| Requirement |
Among the lines below, copy exactly those from the one with "d with other" through the one with "y unique service", counting both ends.

Entries taken from a collection

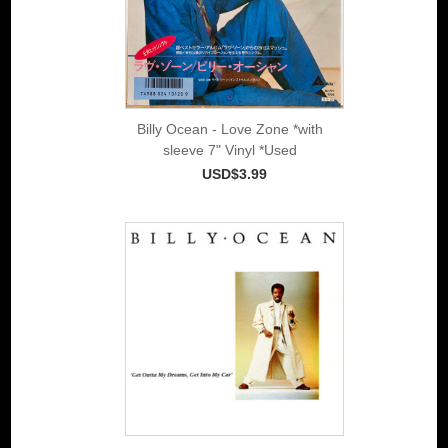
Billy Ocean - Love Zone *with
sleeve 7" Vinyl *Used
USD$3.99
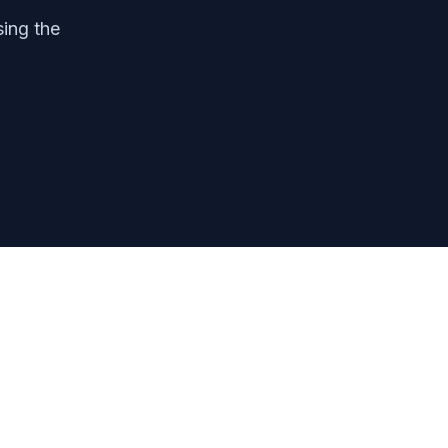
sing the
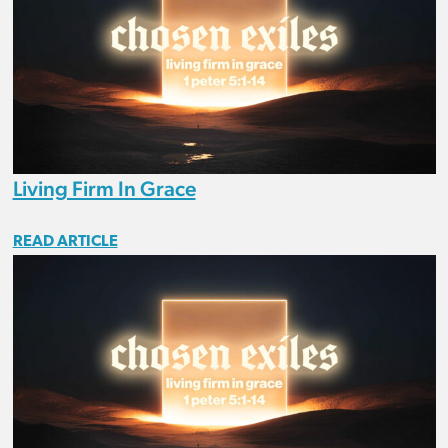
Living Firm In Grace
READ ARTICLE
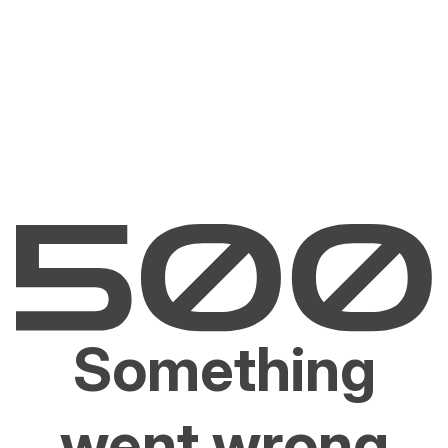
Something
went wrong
* * *
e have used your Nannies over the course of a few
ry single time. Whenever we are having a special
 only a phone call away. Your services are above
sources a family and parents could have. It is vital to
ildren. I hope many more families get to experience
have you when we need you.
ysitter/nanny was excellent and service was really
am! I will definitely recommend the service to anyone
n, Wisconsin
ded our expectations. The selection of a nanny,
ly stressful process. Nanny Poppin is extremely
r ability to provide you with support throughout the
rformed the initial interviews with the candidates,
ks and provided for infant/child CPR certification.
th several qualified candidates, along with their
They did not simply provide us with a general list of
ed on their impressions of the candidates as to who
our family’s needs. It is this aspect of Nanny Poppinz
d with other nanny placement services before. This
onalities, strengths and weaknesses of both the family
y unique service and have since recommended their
* * *
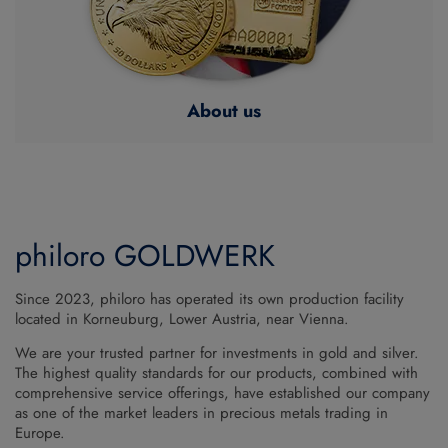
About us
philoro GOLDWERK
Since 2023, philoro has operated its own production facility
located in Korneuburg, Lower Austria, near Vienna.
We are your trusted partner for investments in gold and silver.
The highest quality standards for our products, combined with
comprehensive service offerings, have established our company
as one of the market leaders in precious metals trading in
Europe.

| Reply |
d with other nanny placement services before. This
onalities, strengths and weaknesses of both the family
y unique service and have since recommended their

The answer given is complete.